| Task to carry out |
Repeat exactly, please, the opening lines of the data below, through and including the line where "Maquinaria Wiebe Km 24 Sa" sits.

(Beginning of Records shown)

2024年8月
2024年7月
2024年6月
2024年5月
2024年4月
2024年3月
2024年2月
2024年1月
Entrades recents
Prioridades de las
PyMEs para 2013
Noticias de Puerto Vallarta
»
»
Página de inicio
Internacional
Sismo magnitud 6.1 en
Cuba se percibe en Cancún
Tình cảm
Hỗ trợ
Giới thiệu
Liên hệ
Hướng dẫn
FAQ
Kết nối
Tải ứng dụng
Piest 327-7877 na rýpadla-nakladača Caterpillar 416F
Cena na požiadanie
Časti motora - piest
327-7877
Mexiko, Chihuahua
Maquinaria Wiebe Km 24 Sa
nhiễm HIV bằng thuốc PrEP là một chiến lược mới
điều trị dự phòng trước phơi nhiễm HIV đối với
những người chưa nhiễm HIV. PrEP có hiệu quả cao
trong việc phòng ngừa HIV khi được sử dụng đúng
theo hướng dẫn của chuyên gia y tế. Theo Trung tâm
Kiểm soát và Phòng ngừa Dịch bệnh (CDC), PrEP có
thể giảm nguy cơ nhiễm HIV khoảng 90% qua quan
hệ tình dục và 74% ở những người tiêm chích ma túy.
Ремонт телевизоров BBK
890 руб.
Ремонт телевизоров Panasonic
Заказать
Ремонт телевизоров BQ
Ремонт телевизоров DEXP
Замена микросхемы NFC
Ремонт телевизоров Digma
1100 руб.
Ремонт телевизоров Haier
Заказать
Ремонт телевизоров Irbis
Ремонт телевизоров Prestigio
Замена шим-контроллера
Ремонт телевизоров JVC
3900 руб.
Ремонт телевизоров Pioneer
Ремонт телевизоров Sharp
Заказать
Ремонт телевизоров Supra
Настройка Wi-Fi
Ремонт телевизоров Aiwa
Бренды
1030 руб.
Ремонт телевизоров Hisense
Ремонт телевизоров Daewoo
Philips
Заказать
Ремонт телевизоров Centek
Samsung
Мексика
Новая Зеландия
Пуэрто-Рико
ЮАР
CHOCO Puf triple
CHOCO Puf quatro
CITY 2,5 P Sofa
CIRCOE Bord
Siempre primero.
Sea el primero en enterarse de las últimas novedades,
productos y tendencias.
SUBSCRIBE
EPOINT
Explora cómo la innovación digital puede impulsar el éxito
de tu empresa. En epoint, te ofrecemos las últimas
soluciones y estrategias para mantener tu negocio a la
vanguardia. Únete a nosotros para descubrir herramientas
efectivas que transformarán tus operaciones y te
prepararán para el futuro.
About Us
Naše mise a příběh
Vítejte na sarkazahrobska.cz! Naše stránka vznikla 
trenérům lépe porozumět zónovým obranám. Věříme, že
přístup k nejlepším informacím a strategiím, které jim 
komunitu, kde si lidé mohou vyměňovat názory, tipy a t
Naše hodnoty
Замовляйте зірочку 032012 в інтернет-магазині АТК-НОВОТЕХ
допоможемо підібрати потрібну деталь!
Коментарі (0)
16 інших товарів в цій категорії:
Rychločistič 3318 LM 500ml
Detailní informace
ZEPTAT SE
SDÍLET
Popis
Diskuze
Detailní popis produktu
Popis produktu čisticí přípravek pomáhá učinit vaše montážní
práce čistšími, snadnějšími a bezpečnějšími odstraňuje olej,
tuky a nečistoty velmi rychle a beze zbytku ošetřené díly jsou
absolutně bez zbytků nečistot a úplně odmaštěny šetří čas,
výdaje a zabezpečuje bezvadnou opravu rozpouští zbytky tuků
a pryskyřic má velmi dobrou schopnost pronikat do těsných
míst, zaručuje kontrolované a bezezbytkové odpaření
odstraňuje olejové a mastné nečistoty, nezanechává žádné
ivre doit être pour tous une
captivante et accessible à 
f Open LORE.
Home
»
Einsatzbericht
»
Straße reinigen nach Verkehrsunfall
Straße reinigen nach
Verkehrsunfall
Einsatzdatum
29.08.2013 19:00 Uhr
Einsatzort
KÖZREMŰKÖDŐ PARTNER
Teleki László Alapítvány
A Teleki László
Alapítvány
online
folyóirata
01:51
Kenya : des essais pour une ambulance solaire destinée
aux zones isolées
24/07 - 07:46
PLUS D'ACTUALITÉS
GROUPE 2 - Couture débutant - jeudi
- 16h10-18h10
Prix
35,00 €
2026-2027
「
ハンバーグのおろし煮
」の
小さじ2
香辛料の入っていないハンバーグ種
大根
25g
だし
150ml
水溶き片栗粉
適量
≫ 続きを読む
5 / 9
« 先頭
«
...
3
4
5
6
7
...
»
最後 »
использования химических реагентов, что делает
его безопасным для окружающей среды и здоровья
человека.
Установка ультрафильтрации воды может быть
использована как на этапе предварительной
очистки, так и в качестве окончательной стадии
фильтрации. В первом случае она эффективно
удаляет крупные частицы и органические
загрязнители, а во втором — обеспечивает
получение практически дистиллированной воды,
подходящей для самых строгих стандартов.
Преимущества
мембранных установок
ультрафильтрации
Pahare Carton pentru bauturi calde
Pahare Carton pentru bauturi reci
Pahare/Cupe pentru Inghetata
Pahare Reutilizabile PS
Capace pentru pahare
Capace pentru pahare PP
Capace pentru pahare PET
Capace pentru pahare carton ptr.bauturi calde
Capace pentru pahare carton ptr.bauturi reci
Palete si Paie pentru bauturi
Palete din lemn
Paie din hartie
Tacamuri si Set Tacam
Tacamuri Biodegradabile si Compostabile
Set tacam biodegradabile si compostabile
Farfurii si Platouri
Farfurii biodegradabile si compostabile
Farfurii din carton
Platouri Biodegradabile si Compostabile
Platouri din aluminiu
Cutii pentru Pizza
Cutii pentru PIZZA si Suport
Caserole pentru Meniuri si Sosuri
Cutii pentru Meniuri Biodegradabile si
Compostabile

(End of Records shown)

| Output for this task |
2024年8月
2024年7月
2024年6月
2024年5月
2024年4月
2024年3月
2024年2月
2024年1月
Entrades recents
Prioridades de las
PyMEs para 2013
Noticias de Puerto Vallarta
»
»
Página de inicio
Internacional
Sismo magnitud 6.1 en
Cuba se percibe en Cancún
Tình cảm
Hỗ trợ
Giới thiệu
Liên hệ
Hướng dẫn
FAQ
Kết nối
Tải ứng dụng
Piest 327-7877 na rýpadla-nakladača Caterpillar 416F
Cena na požiadanie
Časti motora - piest
327-7877
Mexiko, Chihuahua
Maquinaria Wiebe Km 24 Sa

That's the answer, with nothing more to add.